Page text –

In a further step, we analyzed whether speech perception in noise predicts listening comprehension in noise. In view of the small sample size for the third-graders and the fact that the adults’ listening comprehension was largely unaffected by noise, the respective correlation analyses was confined to the second-graders. Correlations between proportion correct scores for speech perception and listening comprehension in noise were calculated. In the binaural condition, speech perception was significantly related to listening comprehension, r (35) = 0.375, p < 0.05, whereas in the monaural condition, speech perception and listening comprehension were unrelated (p = 0.19).
For the disturbance ratings, the 3 × 2 mixed ANOVA yielded a significant main effect of noise condition—F(2, 89) = 33.10, p < 0.001, partial η2 = 0.271—reflecting higher disturbance in the binaural when compared to the monaural condition; a significant main effect of age group—F(2, 89) = 4.20, p < 0.05, partial η2 = 0.09—but no interaction: F(2, 89) = 2.09, p = 0.13. Post hoc tests confirmed that the disturbance ratings were higher in adults when compared to second-graders (p < 0.05). Ratings of the third-graders did not differ from those of the second-graders and adults (p = 1 and p = 0.35, respectively). Further analyses in the second-graders and adults confirmed that, for both noise conditions, the disturbance ratings were unrelated to word identification and listening comprehension in noise (proportion correct scores) and unrelated to the actual performance decrements (difference scores) in adults (all p’s > 0.10) and children (all p’s > 0.40).

Work instructions –
• A. Answer each question using the passage on speech perception in noise, marking your answers (i), (ii) and (iii):
(i) To which group were the correlation analyses confined?
(ii) In which noise condition was speech perception significantly related to listening comprehension?
(iii) According to the post hoc tests, which group gave higher disturbance ratings than the second-graders?
• B. Transcribe the passage on speech perception in noise word for word, from "In a further" up to and including "unrelated (p = 0.19).".
The data accompanying this passage are not required for any of the work here.

Data block –
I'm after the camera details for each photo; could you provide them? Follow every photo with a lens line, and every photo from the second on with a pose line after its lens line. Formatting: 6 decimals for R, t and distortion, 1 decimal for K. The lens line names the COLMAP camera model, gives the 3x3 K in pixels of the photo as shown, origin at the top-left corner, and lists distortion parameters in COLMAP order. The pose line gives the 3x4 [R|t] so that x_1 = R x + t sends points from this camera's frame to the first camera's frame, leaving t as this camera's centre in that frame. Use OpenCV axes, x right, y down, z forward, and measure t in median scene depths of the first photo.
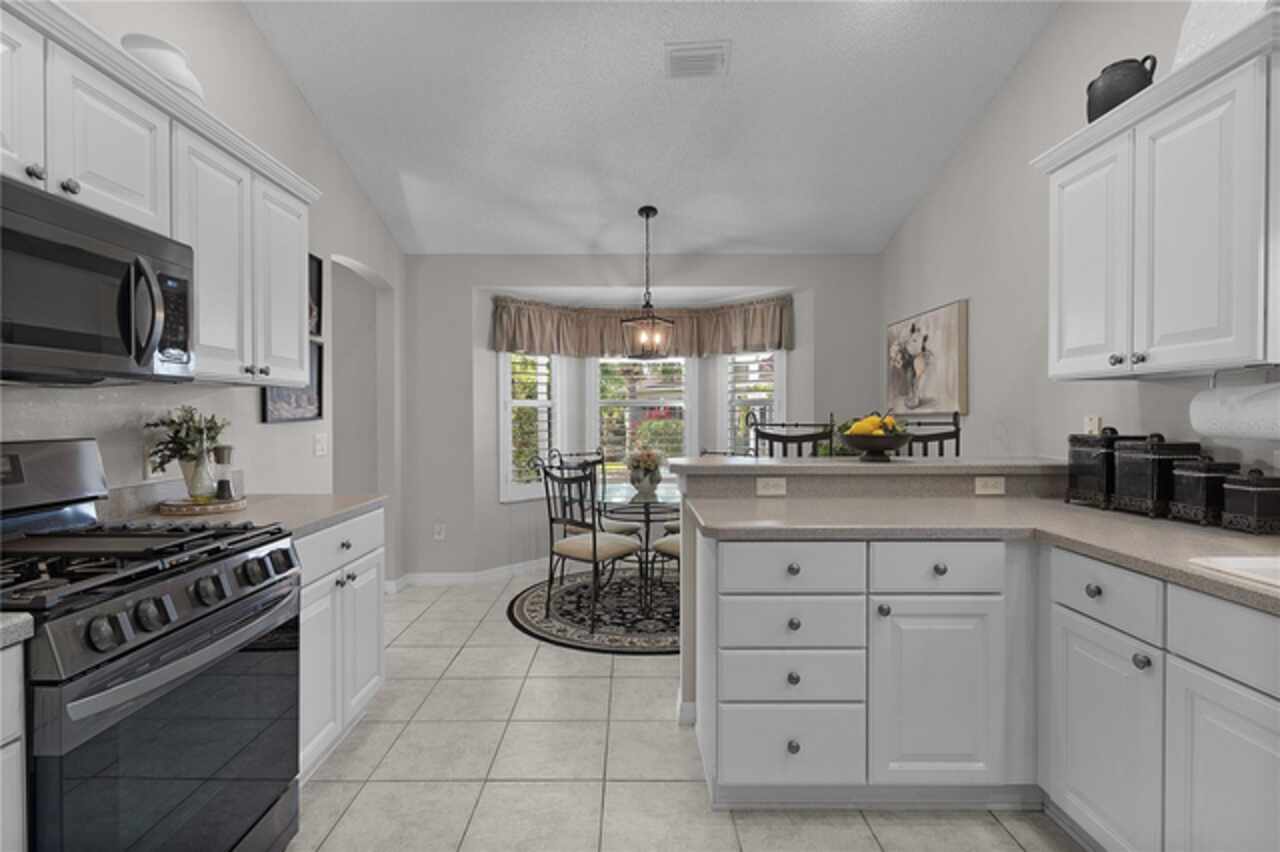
lens RADIAL K [[608.0, 0, 641.0], [0, 608.0, 424.8], [0, 0, 1]] dist [-0.002960, -0.000540]
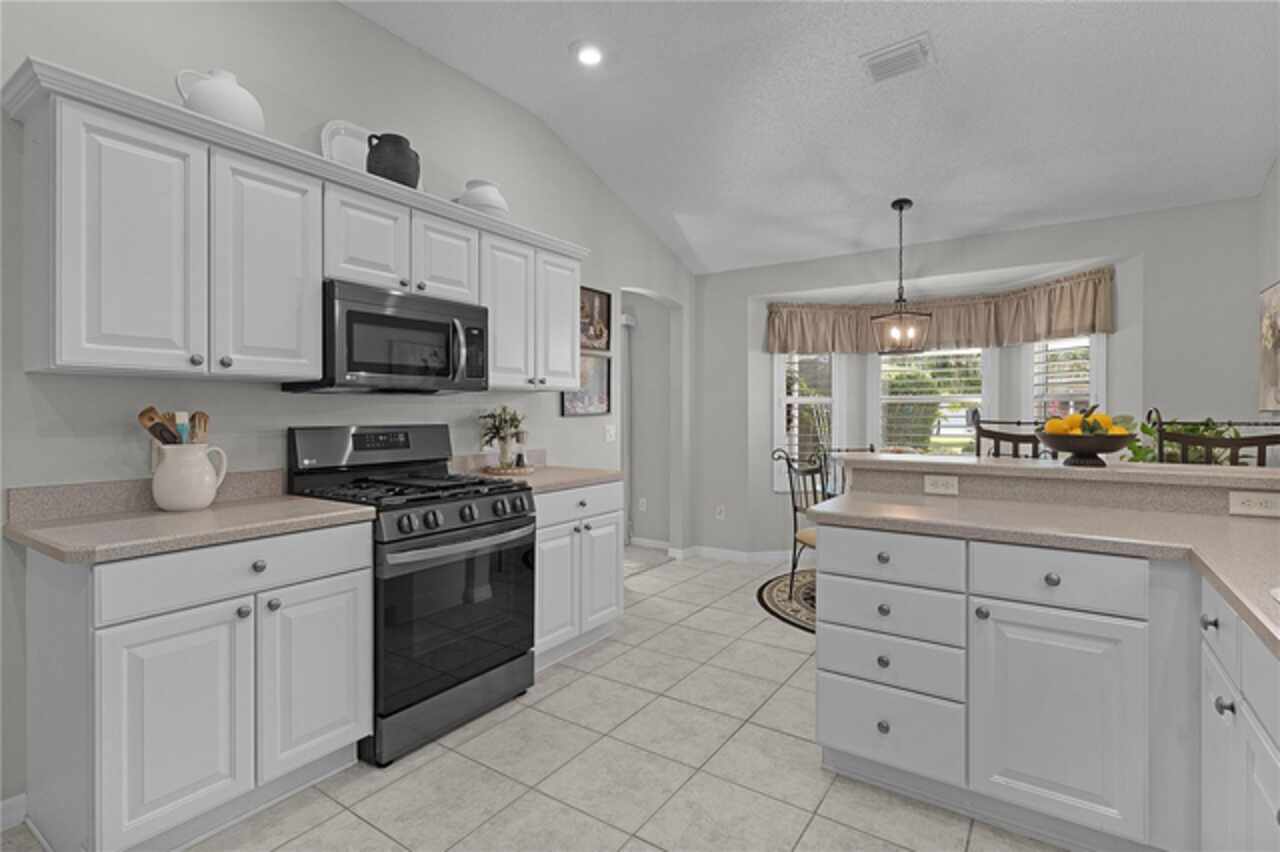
lens RADIAL K [[608.0, 0, 632.8], [0, 608.0, 417.3], [0, 0, 1]] dist [-0.002960, -0.000540]
pose [[0.826763, 0.007165, -0.562505, 0.300783], [-0.010362, 0.999943, -0.002494, 0.000303], [0.562455, 0.007891, 0.826790, -0.075243]]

Exercise responses –
• A.
(i) The second-graders.
(ii) The binaural condition.
(iii) The adults.

• B.
In a further step, we analyzed whether speech perception in noise predicts listening comprehension in noise. In view of the small sample size for the third-graders and the fact that the adults’ listening comprehension was largely unaffected by noise, the respective correlation analyses was confined to the second-graders. Correlations between proportion correct scores for speech perception and listening comprehension in noise were calculated. In the binaural condition, speech perception was significantly related to listening comprehension, r (35) = 0.375, p < 0.05, whereas in the monaural condition, speech perception and listening comprehension were unrelated (p = 0.19).